- [REQUIRED ACTION 1] Could you write out everything in the passage on Moldovan labour law from "II. RELEVANT DOMESTIC" down to "labour legislation.", substituting "Employment Code" for "Labour Code"?
- [REQUIRED ACTION 2] Can you proceed with the passage on Moldovan labour law, carrying it on from the point where it stops?

*** SELECTED PASSAGE

The court also found that the applicant had not offered any new
services after October 1999 and thus could not claim his salary for
November-December 1999. He had been warned in April 1999 of impending
dismissal and instructed to complete all outstanding work by 29
December 1999. Finally, the court found that he had not registered
with the Lăpuşna employment
office as unemployed and could therefore not claim redundancy
compensation.
II. RELEVANT DOMESTIC LAW
- The relevant provisions of the Labour Code of 25 May
1973, in force until 28 March 2003, read as follows.
“Article 3. Sphere of application of
labour legislation.
The labour legislation regulates work relations of
employees employed in enterprises, institutions and organisations on
the territory of Moldova, regardless of the type of property and form
of management ...
Article 6. Nullity of contract clauses making
the conditions of employees worse.
Contractual clauses making the conditions of employees
worse than those provided for by law are null and void.
...
Article 45/3. Indemnities and compensation
for employees made redundant.
Employees made redundant by enterprises, institutions
and organisations because of a reduction of the number of personnel
or status of personnel:
1) shall be paid a redundancy indemnity worth
one month's average salary;
2) shall continue to receive the average
salary during the period needed to find a new job, but for no longer
than two months from the date of redundancy, taking into account the
payment of the redundancy indemnity;
3) exceptionally, shall continue to receive
the average salary during the third month from the date of
redundancy, based on a decision of the employment office, subject to
the employee's timely request to that authority (within two weeks of
redundancy) and if not offered a job in the meantime.
...

******
*** DATA SHOWN

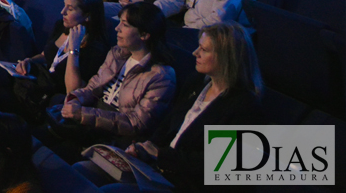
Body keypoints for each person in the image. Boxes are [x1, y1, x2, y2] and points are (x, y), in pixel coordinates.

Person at [77, 22, 263, 192]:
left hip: (185, 183)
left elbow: (214, 162)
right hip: (158, 167)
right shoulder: (198, 83)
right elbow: (168, 124)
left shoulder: (243, 105)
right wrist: (145, 147)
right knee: (82, 171)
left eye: (204, 50)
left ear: (225, 58)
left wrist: (161, 154)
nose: (195, 53)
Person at [56, 2, 176, 144]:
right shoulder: (117, 54)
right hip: (94, 114)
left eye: (124, 25)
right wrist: (75, 99)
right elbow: (92, 88)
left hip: (115, 133)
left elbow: (135, 124)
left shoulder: (161, 76)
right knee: (57, 104)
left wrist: (82, 114)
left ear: (144, 34)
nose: (117, 28)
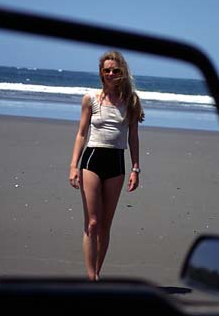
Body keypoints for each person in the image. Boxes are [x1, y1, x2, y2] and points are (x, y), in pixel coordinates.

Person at [69, 50, 145, 281]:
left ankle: (97, 274)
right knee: (92, 223)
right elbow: (82, 133)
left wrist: (135, 168)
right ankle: (91, 278)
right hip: (92, 160)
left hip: (116, 163)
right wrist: (73, 165)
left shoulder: (131, 101)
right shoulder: (90, 99)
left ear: (122, 73)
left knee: (105, 225)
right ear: (101, 73)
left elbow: (133, 137)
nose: (111, 74)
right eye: (107, 70)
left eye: (115, 70)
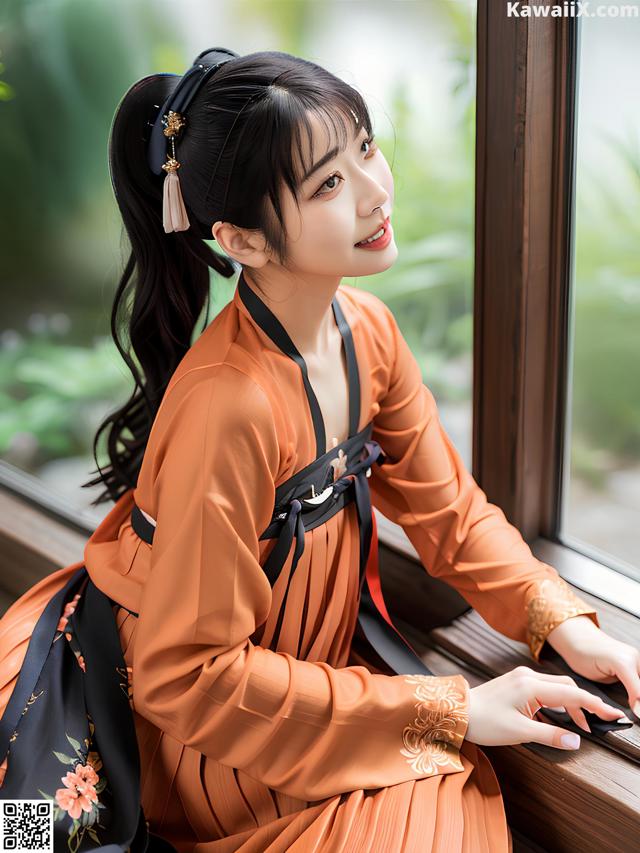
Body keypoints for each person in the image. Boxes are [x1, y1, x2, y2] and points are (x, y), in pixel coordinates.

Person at [1, 47, 638, 853]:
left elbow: (449, 513)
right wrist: (451, 707)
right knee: (444, 798)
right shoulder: (226, 406)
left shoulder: (366, 332)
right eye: (329, 184)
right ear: (242, 239)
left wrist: (561, 620)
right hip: (190, 731)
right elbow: (185, 676)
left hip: (292, 679)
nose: (376, 192)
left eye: (365, 148)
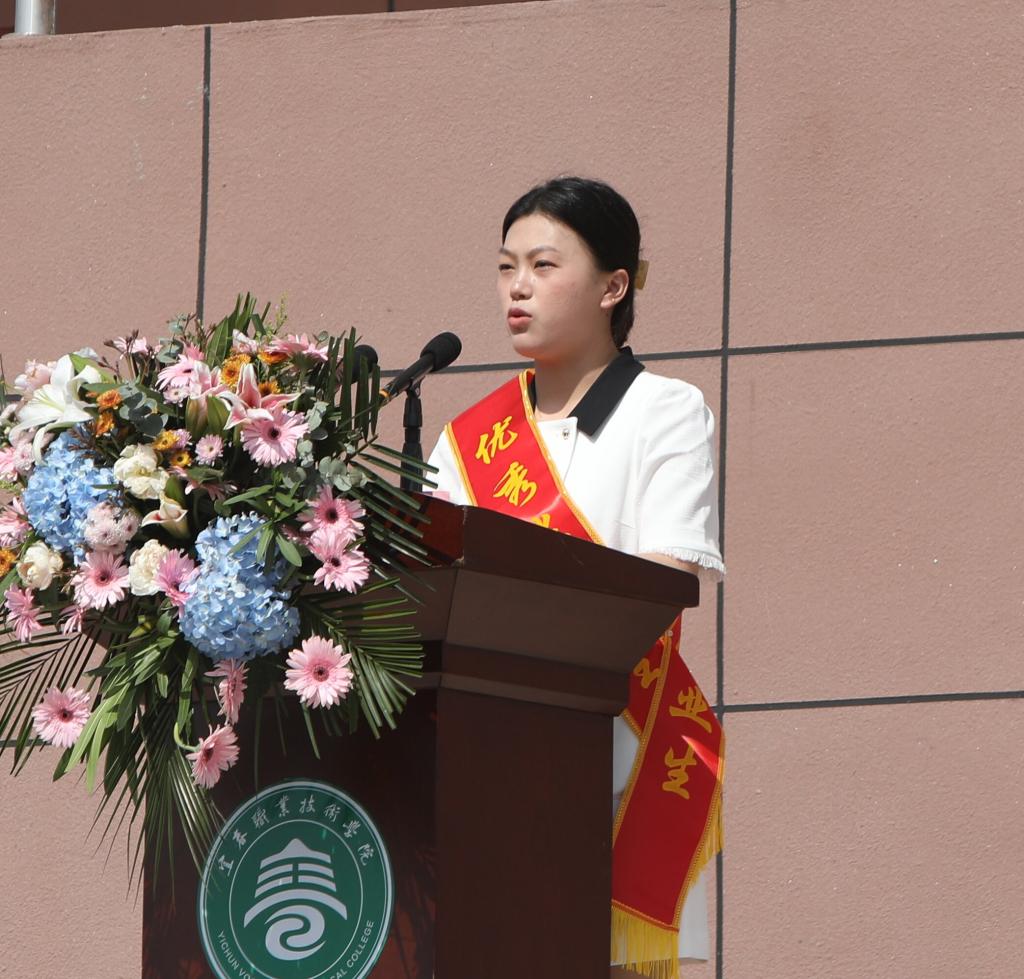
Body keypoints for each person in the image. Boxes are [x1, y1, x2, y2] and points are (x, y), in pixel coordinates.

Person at [426, 176, 725, 979]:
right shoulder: (466, 441)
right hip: (485, 757)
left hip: (618, 745)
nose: (517, 287)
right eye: (506, 267)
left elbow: (665, 577)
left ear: (613, 286)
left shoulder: (665, 410)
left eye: (544, 265)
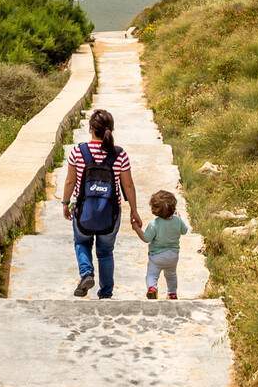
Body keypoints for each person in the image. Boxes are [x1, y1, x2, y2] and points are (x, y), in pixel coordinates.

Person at [58, 108, 140, 299]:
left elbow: (70, 181)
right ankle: (106, 293)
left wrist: (65, 202)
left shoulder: (78, 152)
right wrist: (134, 211)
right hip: (110, 213)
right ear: (110, 129)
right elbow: (127, 184)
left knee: (81, 243)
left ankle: (86, 273)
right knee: (105, 252)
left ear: (90, 128)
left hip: (83, 210)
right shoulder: (119, 154)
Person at [139, 190, 188, 300]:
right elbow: (184, 231)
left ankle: (152, 288)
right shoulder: (178, 220)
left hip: (156, 257)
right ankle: (172, 293)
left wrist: (137, 229)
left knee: (152, 275)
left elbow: (146, 238)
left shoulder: (154, 224)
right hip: (173, 256)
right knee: (171, 275)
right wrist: (179, 218)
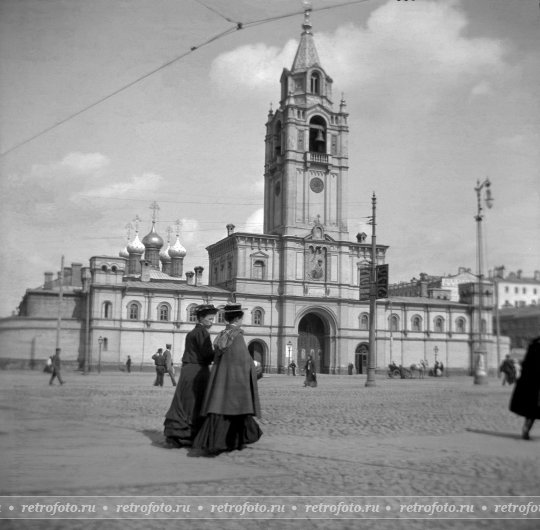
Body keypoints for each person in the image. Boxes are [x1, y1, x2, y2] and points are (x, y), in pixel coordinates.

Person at [191, 303, 262, 455]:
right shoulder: (236, 336)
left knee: (220, 407)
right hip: (234, 383)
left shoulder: (223, 334)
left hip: (221, 381)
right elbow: (243, 360)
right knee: (235, 409)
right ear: (237, 318)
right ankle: (226, 442)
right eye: (242, 317)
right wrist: (255, 366)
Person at [164, 304, 218, 447]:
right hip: (197, 371)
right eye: (210, 319)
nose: (212, 322)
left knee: (183, 401)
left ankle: (175, 434)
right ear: (201, 318)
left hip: (187, 371)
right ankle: (188, 435)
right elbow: (207, 355)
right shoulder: (203, 333)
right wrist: (220, 351)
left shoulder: (192, 332)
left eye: (213, 319)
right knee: (195, 402)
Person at [510, 337, 540, 440]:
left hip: (531, 383)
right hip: (534, 383)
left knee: (531, 411)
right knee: (532, 410)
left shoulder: (533, 345)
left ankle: (526, 430)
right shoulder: (535, 346)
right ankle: (526, 430)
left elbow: (526, 365)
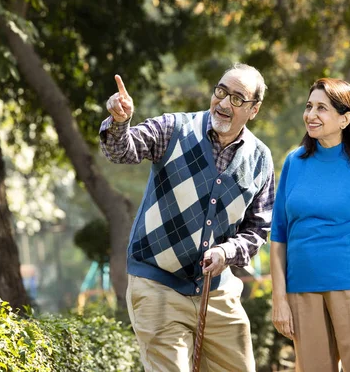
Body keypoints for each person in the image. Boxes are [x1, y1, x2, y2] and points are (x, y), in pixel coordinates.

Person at [99, 63, 274, 371]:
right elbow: (121, 151)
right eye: (221, 91)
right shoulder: (174, 129)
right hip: (157, 287)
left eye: (237, 98)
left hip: (217, 292)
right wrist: (119, 122)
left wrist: (226, 251)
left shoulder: (260, 159)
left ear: (254, 109)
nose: (223, 103)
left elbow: (257, 229)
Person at [270, 78, 350, 372]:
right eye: (309, 106)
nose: (311, 115)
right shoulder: (294, 162)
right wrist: (280, 299)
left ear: (345, 118)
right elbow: (279, 236)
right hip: (302, 290)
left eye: (322, 108)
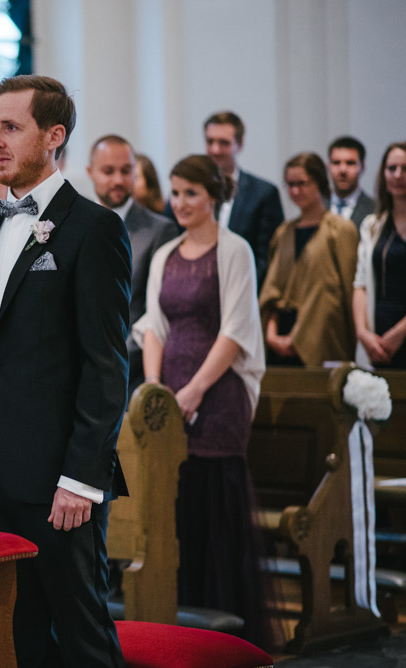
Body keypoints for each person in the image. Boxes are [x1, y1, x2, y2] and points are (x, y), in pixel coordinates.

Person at [0, 74, 130, 667]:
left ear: (54, 136)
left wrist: (81, 479)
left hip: (57, 482)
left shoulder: (93, 229)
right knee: (11, 636)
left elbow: (105, 365)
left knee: (82, 629)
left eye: (10, 127)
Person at [135, 154, 272, 646]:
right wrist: (156, 389)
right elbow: (154, 325)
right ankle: (182, 625)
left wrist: (193, 391)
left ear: (213, 196)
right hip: (170, 394)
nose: (181, 202)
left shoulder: (234, 250)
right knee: (178, 507)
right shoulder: (165, 253)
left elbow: (236, 330)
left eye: (191, 193)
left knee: (215, 507)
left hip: (218, 397)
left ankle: (227, 631)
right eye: (175, 192)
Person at [87, 135, 178, 391]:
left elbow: (158, 309)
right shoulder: (74, 224)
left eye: (126, 171)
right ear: (90, 172)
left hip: (132, 369)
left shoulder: (160, 230)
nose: (118, 180)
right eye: (108, 171)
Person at [260, 153, 358, 366]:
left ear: (319, 182)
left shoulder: (339, 229)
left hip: (320, 340)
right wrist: (271, 334)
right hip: (280, 337)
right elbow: (273, 289)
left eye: (302, 183)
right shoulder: (284, 232)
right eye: (290, 184)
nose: (295, 191)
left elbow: (346, 291)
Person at [166, 111, 284, 288]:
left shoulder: (263, 193)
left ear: (240, 144)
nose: (215, 150)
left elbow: (268, 259)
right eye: (210, 142)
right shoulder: (182, 194)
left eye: (224, 143)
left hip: (246, 288)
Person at [354, 142, 406, 369]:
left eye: (405, 169)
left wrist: (400, 333)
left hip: (399, 333)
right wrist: (363, 333)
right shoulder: (372, 225)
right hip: (378, 338)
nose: (398, 175)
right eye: (391, 168)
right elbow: (360, 284)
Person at [329, 136, 375, 228]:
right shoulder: (317, 207)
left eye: (350, 163)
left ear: (362, 167)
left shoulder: (375, 209)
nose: (342, 170)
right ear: (328, 166)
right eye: (336, 162)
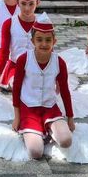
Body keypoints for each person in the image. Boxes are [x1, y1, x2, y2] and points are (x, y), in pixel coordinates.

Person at [11, 17, 74, 160]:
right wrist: (17, 117)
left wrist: (70, 117)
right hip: (29, 108)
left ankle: (49, 129)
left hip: (50, 108)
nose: (44, 44)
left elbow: (65, 91)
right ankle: (35, 133)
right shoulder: (23, 59)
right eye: (39, 39)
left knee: (66, 141)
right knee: (35, 152)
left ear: (54, 42)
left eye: (48, 40)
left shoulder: (59, 62)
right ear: (32, 41)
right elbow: (16, 89)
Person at [0, 0, 41, 92]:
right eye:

******

- [OUTPUT 1]
II. RELEVANT DOMESTIC LAW
- The relevant provisions of the Employment Code of 25 May
1973, in force until 28 March 2003, read as follows.
“Article 3. Sphere of application of
labour legislation.

- [OUTPUT 2]
Article 80. Prohibition of granting of
monetary compensation in lieu of untaken leave
It is prohibited to grant monetary compensation in lieu
of untaken leave, save in the case of dismissal of an employee who
has not used his or her leave days”.
- The relevant provisions of the Code of Civil Procedure
(in force until 12 June 2003) read as follows:
“Article 296. Scope of appeal
proceedings.
The court which examines the appeal shall verify whether
the first-instance court's judgment is lawful and well-grounded, on
the basis of the information in its possession, as well as any new
written evidence submitted to the court.
The court may re-evaluate the evidence in its possession
and examine any new evidence submitted by the parties in accordance
with the present Code.
The court shall deal with each ground of appeal
invoked.”
THE LAW
- The
applicant and his family complained that their rights guaranteed
under Article 6 of the Convention had been violated because of the
alleged lack of impartiality of the courts which had examined the
case. They also complained, under the same Article, that the
applicant's appeal had worked to their detriment.
Article
6 § 1 of the Convention, in so far as relevant, provides:
“1. In the determination of his civil
rights and obligations ... everyone is entitled to a fair hearing ...
within a reasonable time by an independent and impartial tribunal...”
- They
also complained that the domestic courts had refused to follow the
clear provisions of the law regarding the right to redundancy
payments, contrary to Article 1 of Protocol No. 1 to the Convention.
Article
1 of Protocol No. 1 to the Convention reads as follows:
“Every natural or legal person is entitled to the
peaceful enjoyment of his possessions. No one shall be deprived of
his possessions except in the public interest and subject to the
conditions provided for by law and by the general principles of
international law.
The preceding provisions shall not, however, in any way
impair the right of a State to enforce such laws as it deems
necessary to control the use of property in accordance with the
general interest or to secure the payment of taxes or other
contributions or penalties.”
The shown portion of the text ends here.